# [Provided data]

....................

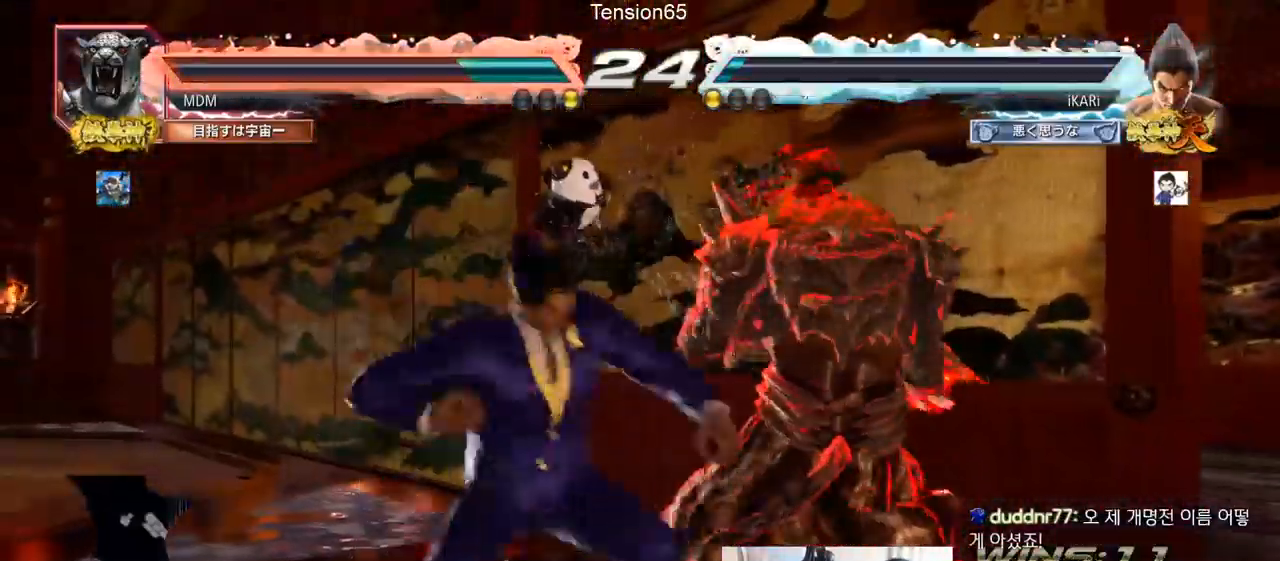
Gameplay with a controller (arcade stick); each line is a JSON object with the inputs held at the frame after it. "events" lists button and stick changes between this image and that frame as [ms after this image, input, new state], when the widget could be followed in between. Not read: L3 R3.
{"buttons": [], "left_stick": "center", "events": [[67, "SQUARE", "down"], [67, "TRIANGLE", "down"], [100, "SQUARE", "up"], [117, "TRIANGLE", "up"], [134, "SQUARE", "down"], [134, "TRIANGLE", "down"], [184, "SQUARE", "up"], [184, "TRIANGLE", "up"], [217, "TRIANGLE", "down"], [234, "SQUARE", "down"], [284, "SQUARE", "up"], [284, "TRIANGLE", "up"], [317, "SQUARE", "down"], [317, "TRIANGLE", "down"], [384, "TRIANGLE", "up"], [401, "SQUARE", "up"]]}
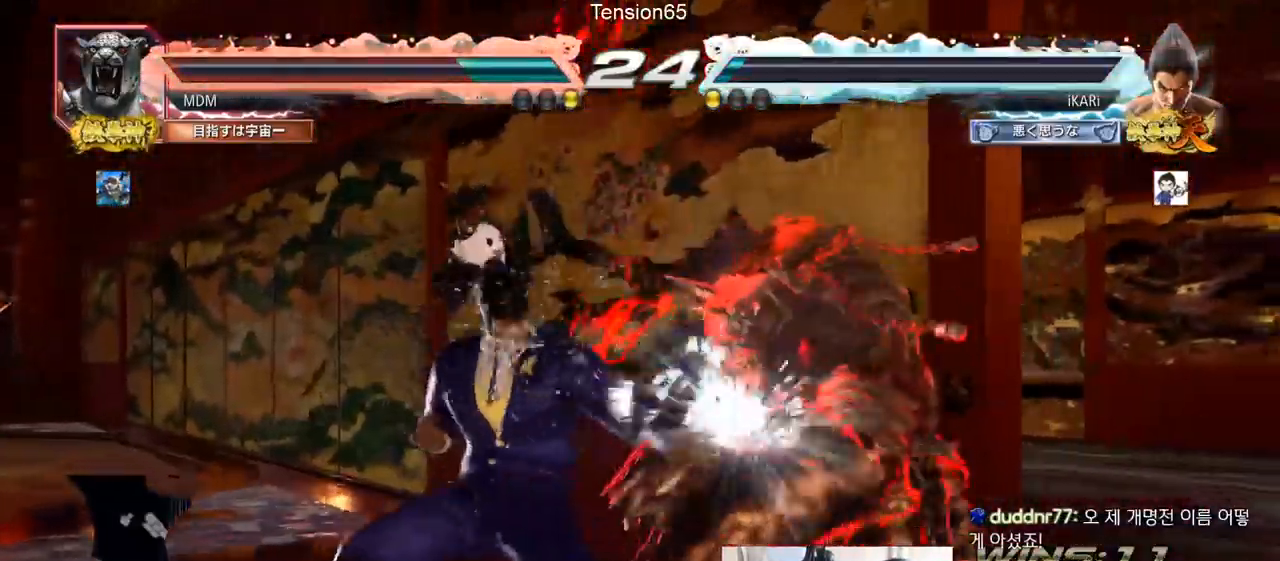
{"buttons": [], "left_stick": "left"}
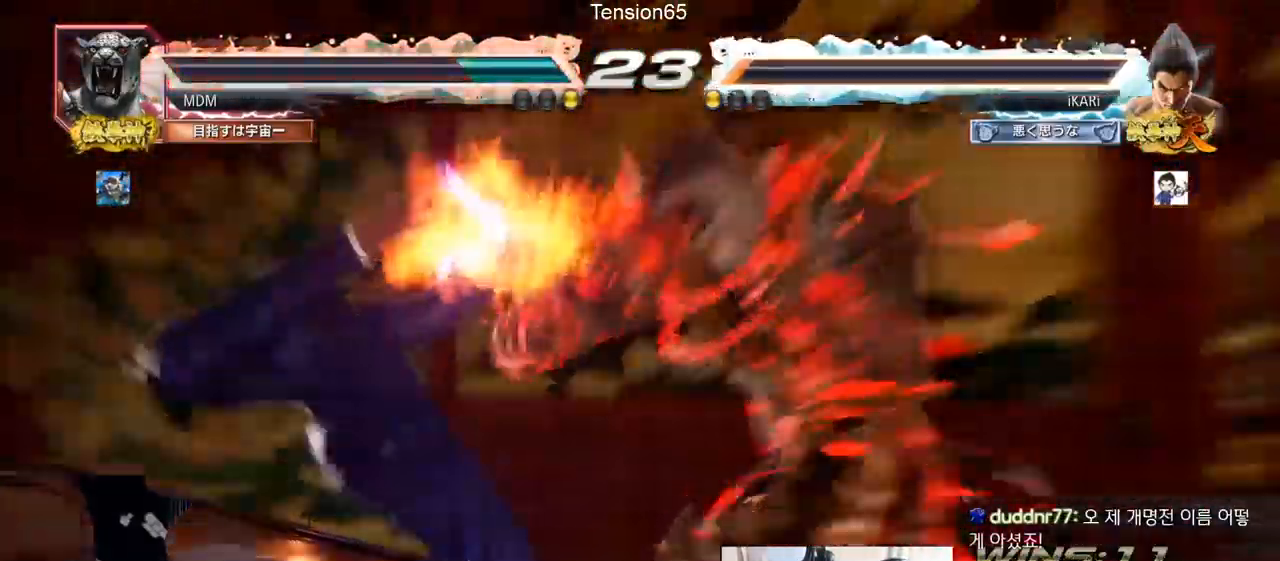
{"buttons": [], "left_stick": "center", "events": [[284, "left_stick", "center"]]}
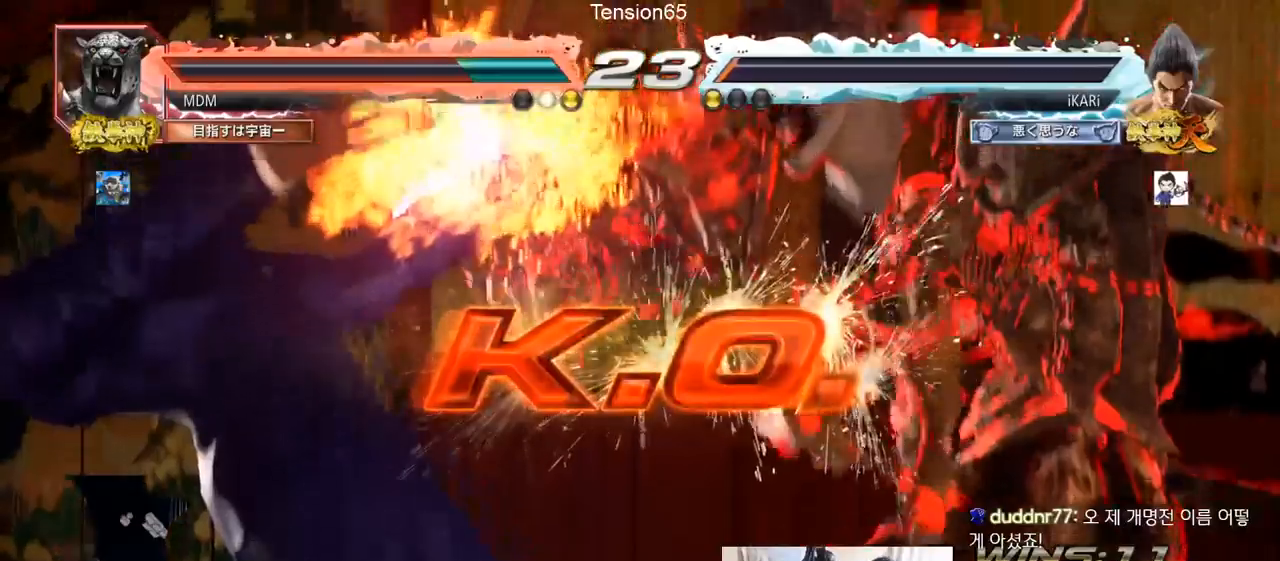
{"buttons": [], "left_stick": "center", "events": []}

....................

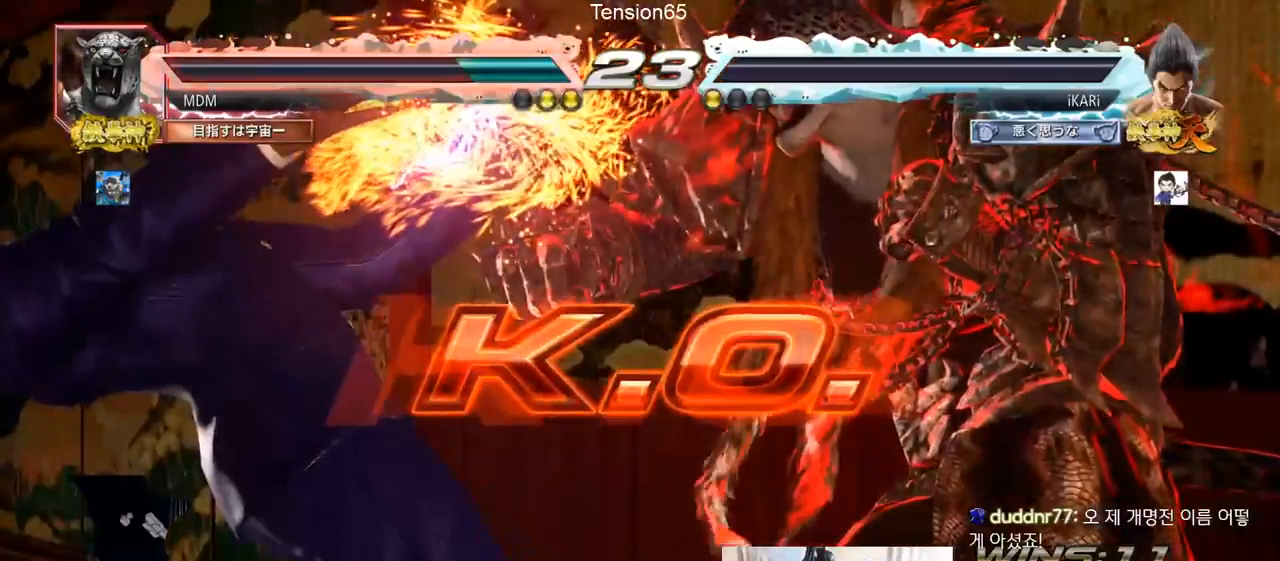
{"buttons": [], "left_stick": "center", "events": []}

....................

# [Work to be completed]
For this exercise, work out how many lines in the material include "center", and give only the number.

# [Answer to the exercise]
4